Over time, the phrase the “Joan of Arc of [fill in the blank]” has become shorthand for a (usually young) woman leading an army against an occupying foreign power. The term has been applied to the solidly historical Ani Pachen of Tibet and the semi-mythical Trieu Thi Trinh of third century Vietnam. The Women's Era, a popular African American women's newspaper founded in 1890, called Harriet Tubman “the Black Joan of Arc." Novelist Henry Miller heard the story of Greek nationalist Laskarina Bouboulina and asked, "How is it we don't hear more about Bouboulina? ...She sounds like another Joan of Arc." Even at the scale of a besieged city, we find a local heroine described as the “Joan of Arc of Braunschweig.” Each of these women embodied to some degree what Halina Filipowicz describes as the central element of the "Joan of Arc cult": "a deeply felt need for a democratic hero of unflinching loyalty to a patriotic mission."

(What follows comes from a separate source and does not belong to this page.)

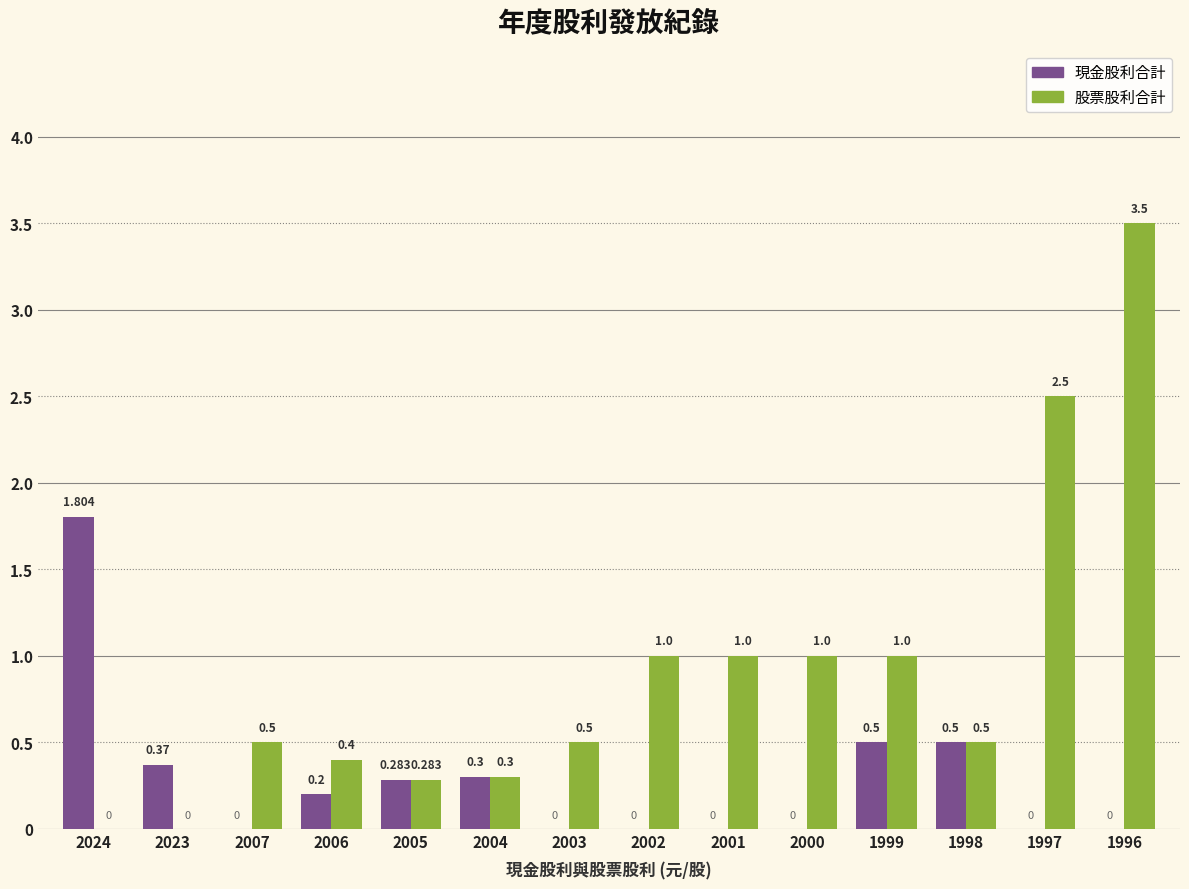

The 股票股利合計 series shows 0.5 at 2005. True or false?

False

Joan of Arc had long been the model against which other female resistance fighters where measured. Now it seemed the French government had turned the tables by dubbing Joan of Arc “the first of the resistants” rather than naming a woman resistance fighter “a twentieth century Joan of Arc.”*
*I almost typed “the Joan of Arc of France,” but for that doesn’t work for obvious reasons.
Twice as Hard
Jasmine Brown is a medical student at the University of Pennsylvania. She completed a masters degree in the history of science, medicine and technology at Oxford as a Rhodes Scholar. As an undergraduate, she founded the Minority Association of Rising Scientists (MARS)—a reaction to the realization that though she was the only black student in her lab she was not the only black student at her university.
Brown is also the author of Twice as Hard: The Stories of Black Women Who Fought to Become Physicians, From the Civil War to the 21st Century. In some ways, Twice as Hard is the historical equivalent of MARS. By linking the experience of black women* as medical students and then as doctors across time, she creates a lineage of role models for students like herself. At the same time, she examines the double burdens of systemic sexism and racism through a very specific lens.
In Twice as Hard, Brown tells the stories of nine black women who became physicians in spite of both personal and social obstacles. The first, Dr. Rebecca Lee Crumpler, graduated from medical school in 1864—27 years after the first black man and 15 years after the first white woman obtained their degrees. The last, Dr. Risa Lavizzo-Mourey, is only a few years older than I am—a fact that struck home how far we still have to go in combating systemic racism in our society. Brown details each woman’s challenges and celebrates her accomplishments. (I was particularly taken by the story of Dr. Dorothy Ferebee, who joined forces with other female students in her program across racial and religious divides to confront sexism.) She not only weaves in the historical context for each woman’s story, but compares it to the experiences of black women medical students today.
The end result is a powerful, and often enraging, account of social barriers and women who surmounted them—and a reminder that barriers still remain.
*Brown uses black with a lower case and African American interchangeably throughout the book to describe the women she writes about.